## PASSAGE PROVIDED

- First tankōbon volume cover, featuring Isaki Magari (top) and Ganta Nakami (bottom)

君は放課後インソムニア (Kimi wa Hōkago Insomunia)
- Genre: Drama; Romance; Slice of life;
- Written by: Makoto Ojiro
- Published by: Shogakukan
- English publisher: NA: Viz Media;
- Magazine: Weekly Big Comic Spirits
- Original run: May 20, 2019 – August 21, 2023
- Volumes: 14
- Directed by: Yūki Ikeda
- Produced by: Emi Kashimura; Kyouhei Nishikawa; Reiko Sasaki; Tomoki Ueda; Yuriko Tamada; Chiharu Nagai;
- Written by: Rintarō Ikeda
- Music by: Yuki Hayashi
- Studio: Liden Films
- Licensed by: Sentai Filmworks SEA: Muse Communication;
- Original network: TXN (TV Tokyo)
- Original run: April 11, 2023 – July 4, 2023
- Episodes: 13
- Insomniacs After School (2023);
- Anime and manga portal

= Insomniacs After School =

Japanese manga series by Makoto Ojiro

Insomniacs After School (君は放課後インソムニア, Kimi wa Hōkago Insomunia) is a Japanese manga series written and illustrated by Makoto Ojiro. It was serialized in Shogakukan's seinen manga magazine Weekly Big Comic Spirits from May 2019 to August 2023. An anime television series adaptation produced by Liden Films aired from April to July 2023. A live-action film adaptation premiered in June 2023.

==Plot==
In the small city of Nanao, insomniac Ganta Nakami tries to catch a nap in his school's abandoned astronomical observatory. There he stumbles upon a sociable and carefree girl named Isaki Magari who has the same problem. The two form an awkward friendship and reestablish their school's defunct astronomy club.

## REQUIRED ACTIONS
1. In the article on Insomniacs After School, in which city is the plot set?
2. Write out the portion of the Insomniacs After School article starting with "- Original run: April" and going on through "defunct astronomy club.".

Entries from a dataset:
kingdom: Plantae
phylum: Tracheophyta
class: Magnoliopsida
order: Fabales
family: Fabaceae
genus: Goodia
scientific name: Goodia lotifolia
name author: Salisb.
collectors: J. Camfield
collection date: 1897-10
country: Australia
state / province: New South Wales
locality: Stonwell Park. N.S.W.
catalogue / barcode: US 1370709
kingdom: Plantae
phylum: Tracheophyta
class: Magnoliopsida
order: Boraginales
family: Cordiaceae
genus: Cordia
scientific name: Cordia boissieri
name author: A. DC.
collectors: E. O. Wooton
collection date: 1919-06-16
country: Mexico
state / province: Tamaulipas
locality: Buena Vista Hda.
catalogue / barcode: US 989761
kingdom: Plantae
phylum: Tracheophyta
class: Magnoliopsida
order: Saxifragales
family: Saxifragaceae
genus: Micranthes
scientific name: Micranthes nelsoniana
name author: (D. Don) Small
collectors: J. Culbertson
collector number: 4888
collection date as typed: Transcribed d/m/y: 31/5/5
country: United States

## RESULTS
1. Nanao

2.
- Original run: April 11, 2023 – July 4, 2023
- Episodes: 13
- Insomniacs After School (2023);
- Anime and manga portal

= Insomniacs After School =

Japanese manga series by Makoto Ojiro

Insomniacs After School (君は放課後インソムニア, Kimi wa Hōkago Insomunia) is a Japanese manga series written and illustrated by Makoto Ojiro. It was serialized in Shogakukan's seinen manga magazine Weekly Big Comic Spirits from May 2019 to August 2023. An anime television series adaptation produced by Liden Films aired from April to July 2023. A live-action film adaptation premiered in June 2023.

==Plot==
In the small city of Nanao, insomniac Ganta Nakami tries to catch a nap in his school's abandoned astronomical observatory. There he stumbles upon a sociable and carefree girl named Isaki Magari who has the same problem. The two form an awkward friendship and reestablish their school's defunct astronomy club.